[This is my article from this week's Toronto Torah]
On Shabbat Shirah, when we read Parshat Beshalach’s account of our ancestors’ miraculous passage through the split Sea and their song of thanks, Jews traditionally throw wheat kernels to the birds. The practice seems to be problematic, in that one may not feed undomesticated animals on Shabbat; indeed, the Magen Avraham (324:7), writing in the 17th century, prohibited it. However, numerous authorities (Tosefet Shabbat 324:17, Aruch haShulchan Orach Chaim 324:3, and see Tzitz Eliezer 14:28) have justified the practice, because we are not doing this for the sake of feeding wildlife. Rather, we do this in order to recall the joy of crossing through the Sea, a moment when even the birds recognized the miracle and were moved to sing praises before HaShem. The rabbinic decrees against feeding animals do not apply to such a practice.
The combination of the joyous song of the birds and the joyous song of our ancestors invests this entire day with the identity of “Shabbat Shirah”, a Shabbat of celebratory song. What is a Jew to do, though, when he doesn’t feel the joy, whether due to external circumstance or internal turmoil? How can we sing, if we are depressed? What does a sad Jew do, in order to participate in Shabbat Shirah?
Rabbi Yisroel of Rizhin (as cited in Netivot Shalom, Shemot pg. 121) suggested that although certain days have identities which dictate their Torah readings, Shabbat Shirah is created by its Torah reading. Shabbat Shirah becomes Shabbat Shirah only when we read about the departure from Egypt, and the splitting of the Sea; this experience stimulates joy in depressed hearts, and catalyzes songs of praise for Gd.
When the Creator of the Universe sends the message to Pharaoh, “בני בכורי ישראל,” “My child, my firstborn, is Israel,” our chests swell. When the Source of All declares, “כה אמר ד',” “Thus speaks G-d,” and when the King of Kings commands, “שלח עמי ויעבדני,” “Send out My nation, and they will serve Me,” we come face to face with the first, greatest and most enduring source of Jewish pride: Our membership in a covenant with HaShem.
The spirit builds slowly through Pharaoh’s repeated stalling tactics and afflictions, until, ultimately, G-d descends to Egypt to personally dispatch our tormentor, highlighting the unique status of the Jewish nation. We are taught that G-d did not employ natural means, and G-d did not send an emissary; He altered Creation, Himself, for our sake.
Finally, this is followed by the account of the Jews trembling in terror before the sea, marching through the night and finally emerging on the shore to recognize their torturers vanquished and their chains irreversibly smashed. This ultimate validation of the tradition passed down from our founding fathers and mothers placed the stamp of truth upon our national aspirations.

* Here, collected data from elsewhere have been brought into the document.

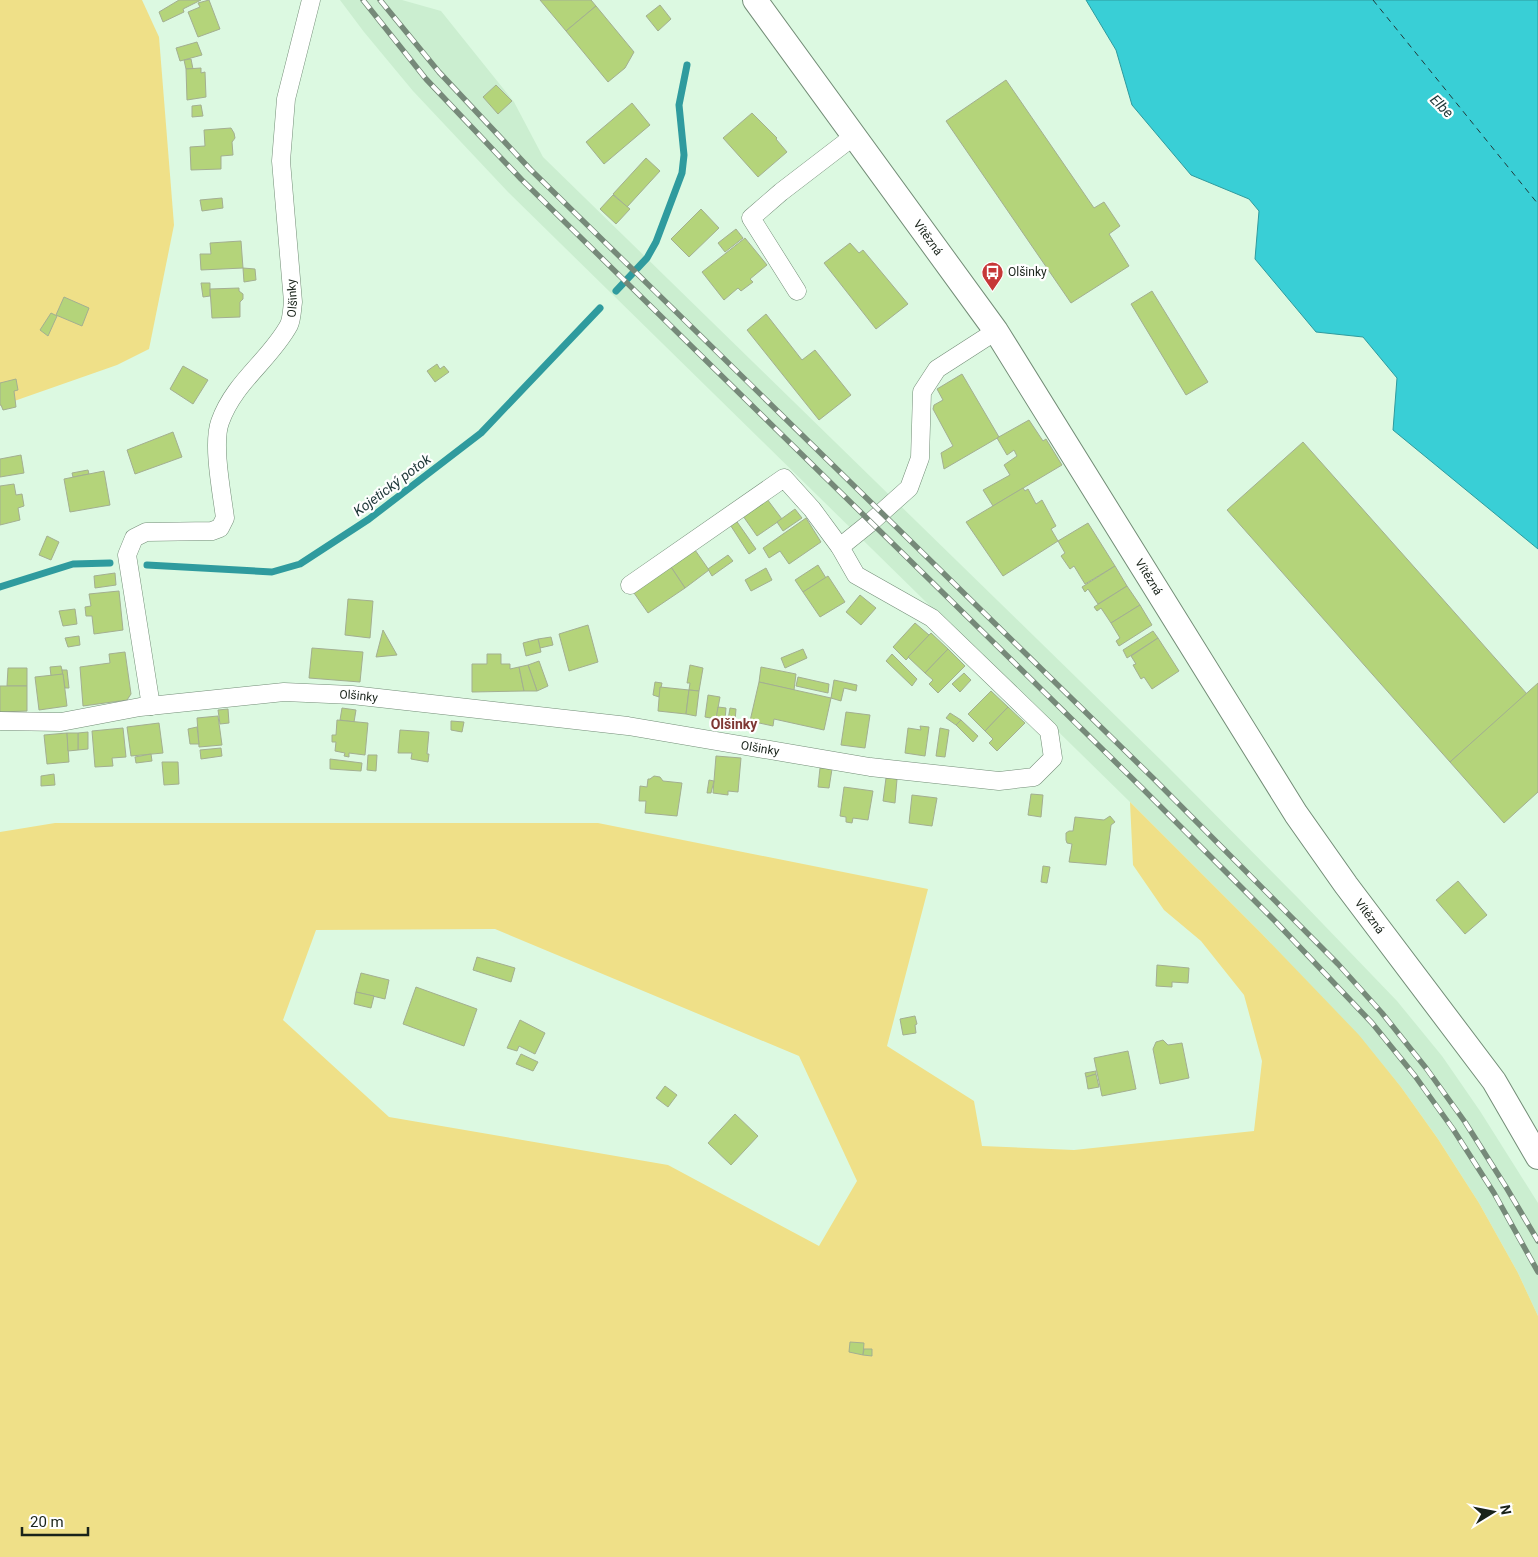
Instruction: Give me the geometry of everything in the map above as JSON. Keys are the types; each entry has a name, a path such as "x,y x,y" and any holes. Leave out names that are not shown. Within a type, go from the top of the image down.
{"main road":[{"name":"Vítězná","path":"755,0 996,331 1296,814 1346,885 1494,1082 1538,1157"}],"street":[{"name":"Olšinky","path":"151,706 127,555 134,538 146,532 212,531 220,528 225,518 217,452 219,424 234,393 280,338 290,323 293,302 280,161 286,99 311,0"},
{"path":"797,291 751,218 781,192 854,136"},
{"path":"840,547 909,488 920,458 922,392 937,370 996,331"},
{"name":"Olšinky","path":"0,721 61,722 151,706 284,692 352,695 628,726 870,767 999,781 1034,777 1053,758 1049,731 932,618 856,575 840,547 812,509 784,478 630,585"}],"shaded area":[{"path":"0,0 142,0 159,37 174,225 149,349 117,365 0,406"},
{"path":"340,0 402,0 441,11 514,102 543,157 1166,765 1397,1001 1442,1056 1480,1111 1538,1203 1538,1316 1518,1273 1479,1203 1438,1139 1401,1087 1358,1035 1262,934 1130,802 508,192 413,91"},
{"path":"1130,802 1262,934 1359,1035 1401,1087 1438,1139 1479,1203 1518,1273 1538,1316 1538,1557 0,1557 0,832 55,823 598,823 928,889 887,1046 974,1101 982,1146 1074,1150 1254,1131 1262,1061 1244,995 1201,941 1164,910 1133,865","holes":["495,929 799,1056 857,1181 819,1246 668,1165 389,1117 283,1020 316,930"]}],"water":[{"name":"Elbe","path":"1086,0 1538,0 1538,549 1393,430 1397,378 1363,337 1316,332 1255,259 1259,211 1249,199 1191,175 1132,105 1116,50"}],"building":[{"path":"179,0 201,0 183,9 184,12 163,22 159,12"},
{"path":"209,0 220,29 198,37 188,12 200,7 198,3"},
{"path":"540,0 591,0 596,6 566,31"},
{"path":"660,5 671,19 658,31 646,16"},
{"path":"596,6 634,52 625,68 608,82 566,31"},
{"path":"197,42 202,55 180,61 176,48"},
{"path":"191,59 193,69 186,69 184,60"},
{"path":"201,68 201,73 205,72 206,97 187,100 186,69"},
{"path":"1006,80 1094,208 1104,202 1120,226 1109,234 1129,266 1071,303 946,121"},
{"path":"496,85 512,101 498,114 483,97"},
{"path":"632,103 650,125 604,164 586,142"},
{"path":"201,105 203,116 192,117 192,106"},
{"path":"752,113 777,138 787,152 758,177 723,138"},
{"path":"231,128 235,138 232,142 233,155 221,156 221,169 191,170 190,147 205,146 204,130"},
{"path":"646,158 660,171 627,207 613,194"},
{"path":"613,195 630,209 616,224 600,209"},
{"path":"222,198 223,208 202,211 200,200"},
{"path":"701,209 719,228 689,257 671,239"},
{"path":"736,229 743,238 725,252 718,243"},
{"path":"745,238 767,265 750,279 753,282 741,291 738,288 724,300 702,272"},
{"path":"241,241 243,268 201,270 200,254 211,254 210,243"},
{"path":"850,243 859,253 863,250 908,304 876,329 824,263"},
{"path":"243,268 255,269 256,280 244,282"},
{"path":"201,283 210,283 210,296 203,297"},
{"path":"239,288 239,291 243,294 243,299 240,302 240,317 212,318 210,289"},
{"path":"1152,291 1208,382 1186,395 1131,304"},
{"path":"64,297 89,308 82,326 56,315"},
{"path":"51,313 57,316 48,336 40,330"},
{"path":"766,314 802,360 815,350 851,395 819,420 747,330"},
{"path":"437,364 440,369 444,366 449,372 435,382 427,371"},
{"path":"183,366 208,380 193,404 170,389"},
{"path":"962,374 999,437 944,469 941,453 953,446 933,409 934,405 943,400 937,389"},
{"path":"16,379 18,390 14,391 16,407 3,410 0,405 0,383"},
{"path":"1029,420 1043,441 1046,439 1062,465 993,506 983,490 1010,475 1004,465 1017,456 1014,450 1007,455 997,438"},
{"path":"173,432 182,457 135,474 127,450"},
{"path":"1303,442 1527,694 1450,762 1227,510"},
{"path":"21,455 24,473 0,477 0,459"},
{"path":"88,470 89,474 73,477 72,473"},
{"path":"104,471 110,505 70,512 64,479"},
{"path":"14,484 16,495 22,494 24,506 18,508 20,520 0,525 0,486"},
{"path":"1023,488 1025,491 1028,489 1036,504 1042,500 1056,526 1051,529 1058,541 1003,576 966,522"},
{"path":"767,499 782,519 757,536 743,516"},
{"path":"795,509 802,518 783,531 777,522"},
{"path":"733,516 756,549 749,554 727,520"},
{"path":"806,518 821,542 789,564 780,551 769,558 763,548"},
{"path":"1088,523 1115,566 1085,584 1074,566 1070,569 1061,556 1065,553 1058,541"},
{"path":"47,536 59,542 51,560 39,555"},
{"path":"695,550 709,570 685,588 671,567"},
{"path":"728,555 733,561 712,576 708,569"},
{"path":"818,565 826,578 803,592 795,580"},
{"path":"1115,566 1127,586 1098,604 1088,589 1085,592 1082,587"},
{"path":"671,567 685,588 648,613 634,593"},
{"path":"766,568 772,580 751,591 745,580"},
{"path":"115,573 116,585 95,588 94,576"},
{"path":"828,576 845,602 820,617 803,592"},
{"path":"1127,586 1140,605 1111,623 1101,608 1097,611 1094,607"},
{"path":"119,591 123,630 94,634 92,616 86,616 85,607 91,606 89,594"},
{"path":"860,595 876,608 861,625 846,612"},
{"path":"348,599 373,601 370,638 345,635"},
{"path":"1140,605 1152,625 1119,646 1116,641 1120,638 1111,623"},
{"path":"75,609 77,624 63,626 59,611"},
{"path":"915,623 929,635 906,660 893,647"},
{"path":"588,625 598,662 569,671 559,634"},
{"path":"383,630 397,655 376,657"},
{"path":"1153,631 1158,638 1127,658 1123,650"},
{"path":"931,633 948,649 925,673 908,657"},
{"path":"79,636 80,645 68,647 65,638"},
{"path":"551,637 553,645 540,648 538,639"},
{"path":"1158,638 1179,671 1152,689 1144,677 1141,679 1133,665 1136,664 1131,656"},
{"path":"538,639 541,652 526,656 523,643"},
{"path":"312,648 363,652 360,682 309,678"},
{"path":"803,649 807,658 785,668 781,658"},
{"path":"948,649 965,666 938,693 929,684 933,680 925,673"},
{"path":"125,652 131,694 127,700 83,706 80,667 110,663 109,654"},
{"path":"487,654 501,654 501,664 510,664 510,669 519,667 524,691 472,692 472,664 487,664"},
{"path":"892,654 917,679 912,686 886,661"},
{"path":"539,661 548,686 537,691 528,665"},
{"path":"528,665 537,691 524,691 519,667"},
{"path":"690,665 703,668 699,691 689,690 690,683 687,683"},
{"path":"61,666 63,674 51,676 50,667"},
{"path":"761,667 796,674 794,690 759,682"},
{"path":"8,668 27,668 27,686 7,686"},
{"path":"62,670 67,670 69,688 65,688"},
{"path":"964,673 971,680 960,692 952,684"},
{"path":"63,674 67,706 39,710 35,677"},
{"path":"798,677 829,684 828,693 796,686"},
{"path":"834,680 857,685 856,691 844,688 841,701 831,698"},
{"path":"655,682 662,683 659,697 653,695"},
{"path":"759,682 831,698 824,730 774,719 773,726 750,721"},
{"path":"1538,683 1538,792 1504,823 1450,762"},
{"path":"0,686 27,686 27,711 0,712"},
{"path":"660,687 689,690 686,714 658,711"},
{"path":"689,690 699,691 696,716 686,714"},
{"path":"991,691 1008,707 985,731 968,714"},
{"path":"708,695 720,697 716,719 705,717"},
{"path":"718,707 726,708 725,720 716,719"},
{"path":"1008,707 1025,723 997,751 989,743 993,739 985,731"},
{"path":"342,708 356,710 354,722 340,720"},
{"path":"730,708 736,709 735,721 728,720"},
{"path":"228,709 229,723 220,724 218,710"},
{"path":"846,712 870,715 865,748 841,745"},
{"path":"950,713 961,720 956,725 946,718"},
{"path":"218,716 222,745 199,747 197,718"},
{"path":"337,720 368,723 365,755 349,753 349,757 344,756 345,753 335,751 336,742 332,742 332,735 336,735"},
{"path":"961,720 978,736 973,742 956,725"},
{"path":"451,721 464,722 462,732 451,730"},
{"path":"159,723 163,753 131,756 127,727"},
{"path":"920,726 929,727 925,756 905,753 908,728 921,730"},
{"path":"197,727 199,744 190,744 188,729"},
{"path":"123,728 126,757 112,758 113,766 95,767 92,731"},
{"path":"940,728 949,730 945,757 936,756"},
{"path":"400,730 429,732 428,762 411,759 412,753 398,753"},
{"path":"88,732 88,749 78,750 78,733"},
{"path":"67,733 69,762 47,764 44,735"},
{"path":"67,733 78,733 78,750 68,751"},
{"path":"221,748 222,756 201,759 200,750"},
{"path":"151,754 152,761 136,763 135,757"},
{"path":"368,755 377,755 376,771 367,770"},
{"path":"716,756 741,758 738,792 728,791 728,795 713,793"},
{"path":"330,759 362,763 361,771 330,769"},
{"path":"162,762 178,762 179,784 164,785"},
{"path":"820,768 832,769 829,788 818,787"},
{"path":"54,774 55,785 41,786 41,776"},
{"path":"654,776 660,777 663,781 682,783 677,816 645,813 646,801 639,801 640,786 647,787 648,779"},
{"path":"886,778 897,779 895,803 883,801"},
{"path":"709,780 714,781 711,793 707,793"},
{"path":"844,787 873,791 868,820 853,818 852,823 846,822 846,817 840,816"},
{"path":"1031,794 1043,795 1041,817 1028,815"},
{"path":"912,795 937,798 932,826 909,823"},
{"path":"1110,816 1115,822 1111,825 1106,865 1069,862 1072,844 1067,843 1066,833 1073,831 1075,817 1104,820"},
{"path":"1043,866 1050,867 1047,883 1041,882"},
{"path":"1458,881 1487,915 1465,934 1436,900"},
{"path":"477,957 515,968 511,982 473,970"},
{"path":"1157,965 1189,968 1188,983 1172,982 1172,987 1156,986"},
{"path":"361,973 389,980 385,999 356,992"},
{"path":"416,987 477,1009 464,1046 403,1024"},
{"path":"356,992 374,996 371,1008 354,1004"},
{"path":"915,1016 917,1024 915,1025 916,1033 903,1035 900,1019"},
{"path":"520,1020 545,1033 535,1054 519,1046 517,1051 507,1048"},
{"path":"1163,1040 1168,1045 1182,1043 1189,1078 1160,1084 1153,1049 1156,1042"},
{"path":"1128,1051 1136,1089 1102,1096 1094,1058"},
{"path":"521,1054 538,1062 533,1071 516,1064"},
{"path":"1096,1071 1096,1074 1086,1077 1085,1073"},
{"path":"1096,1074 1099,1087 1088,1089 1086,1077"},
{"path":"665,1086 677,1095 668,1107 656,1098"},
{"path":"735,1114 758,1136 731,1165 708,1143"},
{"path":"850,1342 864,1343 863,1355 849,1352"},
{"path":"864,1349 872,1349 872,1356 863,1355"}],"waterway":[{"name":"Kojetický potok","path":"616,291 647,258 656,242 682,173 684,155 679,105 687,65"},
{"name":"Kojetický potok","path":"147,565 272,572 300,564 369,519 481,433 600,308"},
{"name":"Kojetický potok","path":"0,587 73,564 110,563"}],"ferry route":[{"path":"1373,0 1538,204"}],"railway":[{"path":"363,0 426,79 521,179 1143,789 1275,921 1372,1023 1415,1076 1453,1129 1494,1193 1538,1272"},
{"path":"380,0 439,72 531,170 1154,779 1338,964 1382,1013 1426,1068 1465,1122 1538,1241"}],"place":[{"name":"Olšinky","path":"992,291"}],"district":[{"name":"Olšinky","path":"734,724"}]}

This story can, if taken personally and seriously, redound positively and powerfully within the listener and move the sensitive soul to a crescendo of joy, and therefore song, as a nation, our nation, is freed from centuries of slavery, spared from imminent destruction, and launched upon a trajectory to greatness, in a single night that dawns upon a new day of freedom. This is the engine of Shabbat Shirah.

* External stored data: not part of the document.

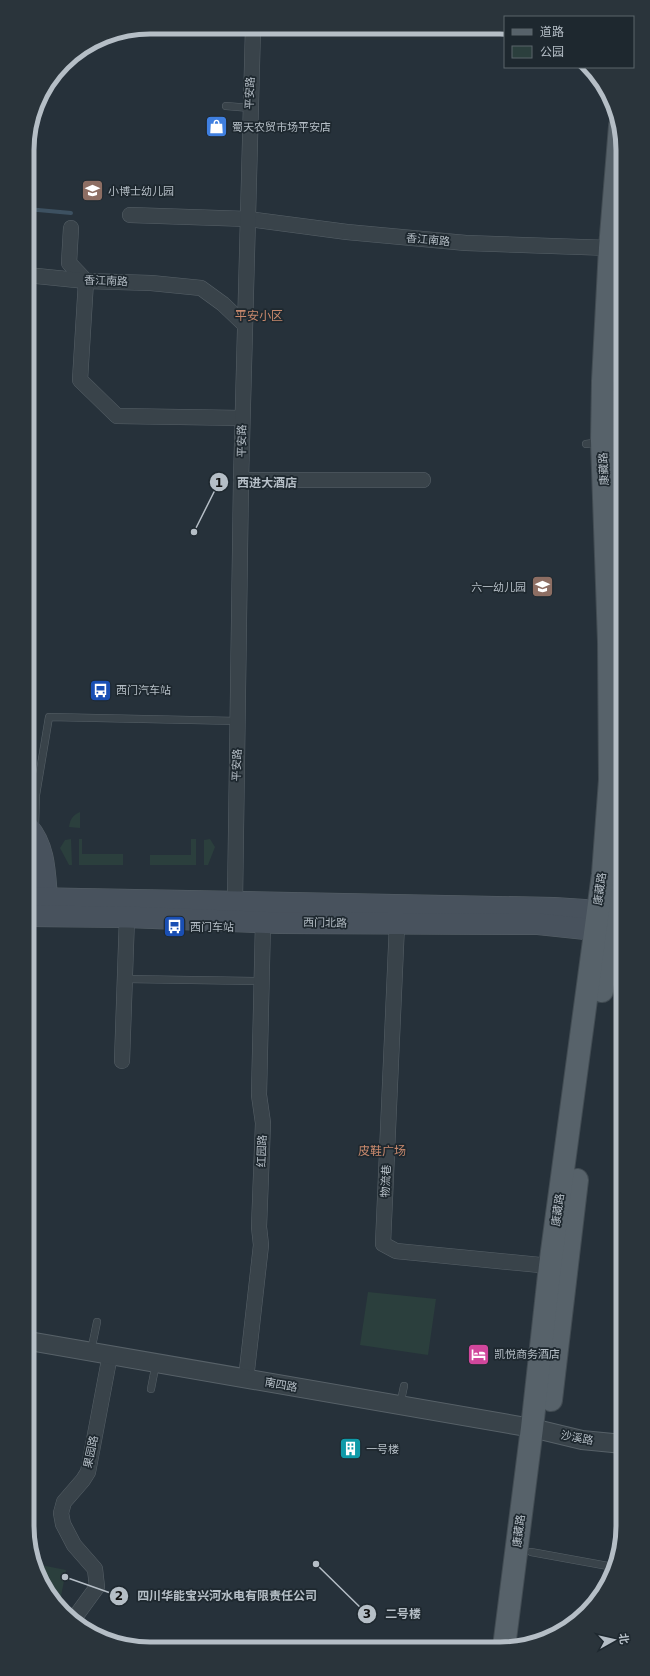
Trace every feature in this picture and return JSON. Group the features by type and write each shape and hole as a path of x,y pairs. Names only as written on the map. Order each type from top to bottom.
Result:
{"main road":[{"name":"康藏路","path":"505,1642 540,1430 577,1184 610,921 603,874 610,780 615,642 603,381 610,248 616,175"},
{"name":"康藏路","path":"616,382 607,442 616,490"},
{"path":"34,834 42,852 38,898"},
{"name":"康藏路","path":"520,1640 531,1552 550,1266 616,894"},
{"name":"西门北路","path":"38,898 546,908 610,921"},
{"name":"西门北路","path":"34,916 397,924 538,924 610,921"}],"street":[{"name":"平安路","path":"235,902 234,835 238,721 242,418 253,34"},
{"name":"香江南路","path":"130,215 248,219 347,232 466,243 610,248"},
{"path":"70,228 69,263 86,281 80,380 117,416 242,418"},
{"name":"香江南路","path":"34,276 86,281 151,283 201,288 223,304 244,324"},
{"path":"241,480 423,480"},
{"path":"122,1061 127,917"},
{"name":"红园路","path":"246,1379 261,1245 259,1227 262,1122 259,1095 263,922"},
{"name":"物流巷","path":"397,924 379,1244 396,1251 550,1266"},
{"name":"南四路","path":"34,1342 540,1430"},
{"name":"果园路","path":"77,1615 97,1587 95,1569 74,1545 63,1524 61,1513 64,1502 84,1480 88,1472 110,1355"},
{"name":"沙溪路","path":"540,1430 582,1440 616,1443"}],"lane":[{"path":"226,106 250,108"},
{"path":"34,812 49,716 238,721"},
{"path":"125,978 262,981"},
{"path":"91,1352 97,1322"},
{"path":"151,1389 156,1363"},
{"path":"400,1405 404,1386"},
{"path":"531,1552 609,1566"}],"green space":[{"path":"80,812 80,828 69,827 72,818 75,814"},
{"path":"71,839 72,865 69,865 60,848 65,840"},
{"path":"79,839 82,839 82,854 123,854 123,865 79,865"},
{"path":"191,839 196,839 196,865 150,865 150,855 191,855"},
{"path":"210,839 215,847 208,865 204,865 204,840"},
{"path":"368,1292 436,1299 428,1355 360,1345"},
{"path":"41,1565 66,1570 61,1599 50,1584"}],"waterway":[{"path":"34,210 71,213"}],"place":[{"name":"蜀天农贸市场平安店","path":"217,127"},
{"name":"小博士幼儿园","path":"92,191"},
{"name":"西进大酒店","path":"194,532"},
{"name":"六一幼儿园","path":"542,587"},
{"name":"西门汽车站","path":"100,690"},
{"name":"西门车站","path":"175,927"},
{"name":"凯悦商务酒店","path":"479,1354"},
{"name":"一号楼","path":"350,1449"},
{"name":"二号楼","path":"316,1564"},
{"name":"四川华能宝兴河水电有限责任公司","path":"65,1577"}],"district":[{"name":"平安小区","path":"259,316"},
{"name":"皮鞋广场","path":"382,1151"}]}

Shabbat Shirah is not a day to sing; it is a day on which to draw inspiration, and to be moved to sing.
When we listen to kriat haTorah this Shabbat not with an ear toward our neighbors but with an ear toward the joy-inducing events recorded therein, that will bring us to song. May we then merit the fulfillment of the prediction of Sanhedrin 91b, that the day will come when we will sing the song of Moshe, Miriam and the Jews together again.
Note: There is another element of שירה (song) in the idea of שיר as a circular ornament, and the circular lyrical structure of biblical poetry, and the idea of שירה as acceptance of the complete circle that is "human action-Divine reaction", but that's beyond the scope of this article.